• _Actions to take_
- A) In the kennel staff text, rewrite the passage between "Noah Stapler saw" and "finishing trained dogs.", inclusive, with "Assistant Trainer" changed to "Lead Trainer".
- B) Name every kennel mentioned in the kennel staff text.
- C) Continue the kennel staff text from its last sentence.

Returning to the South, he advanced his dog-training knowledge with stints at Wildrose Kennels and Blackwater Kennels until launching his own business in 2010 called Whistling Wings Kennels in Union Grove, Alabama – now under the management of his daughter.
Noah Stapler with Murphy at Blue Cypress Kennels.
Noah Stapler saw a new future for himself by following Mr. Criscoe from Whistling Wings Kennels to Blue Cypress Kennels. As Assistant Trainer at Blue Cypress Kennels, Mr. Stapler helps train and socialize the U.K. Retrievers from eight weeks to six months old. He’s also involved in finishing trained dogs.
The third member of the on-site team is Jodi Graves. A former healthcare professional, she’s the Husbandry Assistant in charge of the nursery. She attends to the puppies and their mothers. Her biggest job, though, is starting the newborns on the path to socialization with a blend of tenderness, nutrition, positive-reinforcement conditioning, grooming and loud noises intended to prevent gun shyness in the field.

• _Given records_
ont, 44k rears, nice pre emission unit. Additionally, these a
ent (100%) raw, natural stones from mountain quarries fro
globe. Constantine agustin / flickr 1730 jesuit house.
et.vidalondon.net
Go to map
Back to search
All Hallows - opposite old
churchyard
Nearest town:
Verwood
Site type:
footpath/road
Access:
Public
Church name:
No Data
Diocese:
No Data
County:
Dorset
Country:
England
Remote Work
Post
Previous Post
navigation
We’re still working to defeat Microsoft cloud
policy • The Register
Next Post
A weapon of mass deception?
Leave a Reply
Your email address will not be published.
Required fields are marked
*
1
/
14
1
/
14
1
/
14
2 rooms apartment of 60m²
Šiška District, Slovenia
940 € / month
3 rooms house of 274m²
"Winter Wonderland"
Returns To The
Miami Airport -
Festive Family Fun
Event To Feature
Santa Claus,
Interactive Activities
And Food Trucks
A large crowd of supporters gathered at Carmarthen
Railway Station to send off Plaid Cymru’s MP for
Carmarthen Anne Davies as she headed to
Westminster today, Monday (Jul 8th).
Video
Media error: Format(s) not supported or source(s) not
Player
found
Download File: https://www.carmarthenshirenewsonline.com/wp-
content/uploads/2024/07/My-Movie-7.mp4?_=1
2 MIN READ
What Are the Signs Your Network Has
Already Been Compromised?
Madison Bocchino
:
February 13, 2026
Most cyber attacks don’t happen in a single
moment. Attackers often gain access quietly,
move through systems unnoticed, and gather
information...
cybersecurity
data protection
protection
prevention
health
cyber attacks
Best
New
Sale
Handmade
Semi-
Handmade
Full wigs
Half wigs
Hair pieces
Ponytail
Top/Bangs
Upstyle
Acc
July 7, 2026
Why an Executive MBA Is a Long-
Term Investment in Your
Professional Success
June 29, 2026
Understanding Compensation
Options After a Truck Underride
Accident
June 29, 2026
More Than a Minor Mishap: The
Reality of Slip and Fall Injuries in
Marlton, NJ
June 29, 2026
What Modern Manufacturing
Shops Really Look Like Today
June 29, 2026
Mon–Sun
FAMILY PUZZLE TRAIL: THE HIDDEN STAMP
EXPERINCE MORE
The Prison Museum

• _Results of the exercise_
- A)
Noah Stapler saw a new future for himself by following Mr. Criscoe from Whistling Wings Kennels to Blue Cypress Kennels. As Lead Trainer at Blue Cypress Kennels, Mr. Stapler helps train and socialize the U.K. Retrievers from eight weeks to six months old. He’s also involved in finishing trained dogs.

- B)
Wildrose Kennels
Blackwater Kennels
Whistling Wings Kennels
Blue Cypress Kennels

- C)
The training team at Blue Cypress Kennels. From left, Noah Stapler, Jodi Graves and Jeremy Criscoe.
Back-office administration for Blue Cypress Kennels is handled by Deborah Kumpitsch in Atlanta. Ms. Kumpitsch is a client’s first point of contact. She also processes the dogs’ paperwork.
Rounding out the Blue Cypress Kennels team is Callum Macgregor – a native Scotsman who moved to the U.S. when he was three. His uncle was a gamekeeper in Scotland. As the Chief Legal Officer for the Rollins family’s many holding companies, he describes himself as “a guy who likes to bird hunt and train dogs.” One of the dogs he trained happened to be Gus, the U.K. field trial winner.
But Mr. Macgregor, in his own humility, underplays his role at Blue Cypress Kennels. He scours his collection of spreadsheets that track the bloodlines of the winning dogs and their progeny in Great Britain’s field trials for selective breeding at Blue Cypress Kennels.
Noah Stapler (left) and Jeremy Crisco in a retrieve training session at Blue Cypress Kennels.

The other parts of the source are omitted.